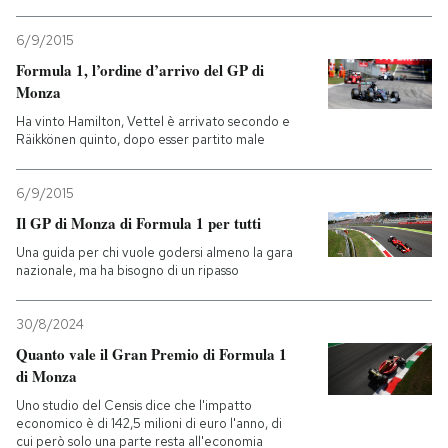
PODCAST
6/9/2015
Formula 1, l’ordine d’arrivo del GP di
Monza
NEWSLETTER
Ha vinto Hamilton, Vettel è arrivato secondo e
Räikkönen quinto, dopo esser partito male
I MIEI PREFERITI
6/9/2015
Il GP di Monza di Formula 1 per tutti
SHOP
Una guida per chi vuole godersi almeno la gara
nazionale, ma ha bisogno di un ripasso
CALENDARIO
30/8/2024
Quanto vale il Gran Premio di Formula 1
AREA PERSONALE
di Monza
Uno studio del Censis dice che l'impatto
Entra
economico è di 142,5 milioni di euro l'anno, di
cui però solo una parte resta all'economia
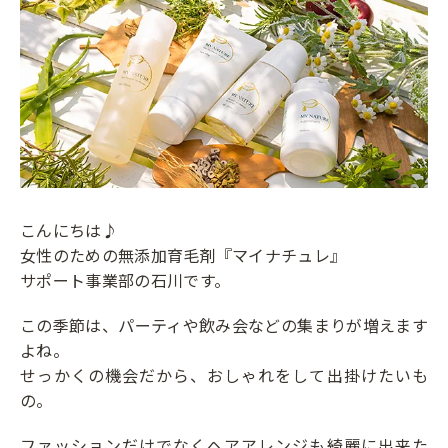
こんにちは♪
女性のための無添加育毛剤『マイナチュレ』
サポート事業部の石川です。
この季節は、パーティや飲み会などの集まりが増えます
よね。
せっかくの機会だから、おしゃれをして出掛けたいも
の。
ファッションだけでなくヘアアレンジも綺麗に出来た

### Assignment
Extract all the entries word for word; omit any pictures.

### Written solution
PODCAST
6/9/2015
Formula 1, l’ordine d’arrivo del GP di
Monza
NEWSLETTER
Ha vinto Hamilton, Vettel è arrivato secondo e
Räikkönen quinto, dopo esser partito male
I MIEI PREFERITI
6/9/2015
Il GP di Monza di Formula 1 per tutti
SHOP
Una guida per chi vuole godersi almeno la gara
nazionale, ma ha bisogno di un ripasso
CALENDARIO
30/8/2024
Quanto vale il Gran Premio di Formula 1
AREA PERSONALE
di Monza
Uno studio del Censis dice che l'impatto
Entra
economico è di 142,5 milioni di euro l'anno, di
cui però solo una parte resta all'economia
こんにちは♪
女性のための無添加育毛剤『マイナチュレ』
サポート事業部の石川です。
この季節は、パーティや飲み会などの集まりが増えます
よね。
せっかくの機会だから、おしゃれをして出掛けたいも
の。
ファッションだけでなくヘアアレンジも綺麗に出来た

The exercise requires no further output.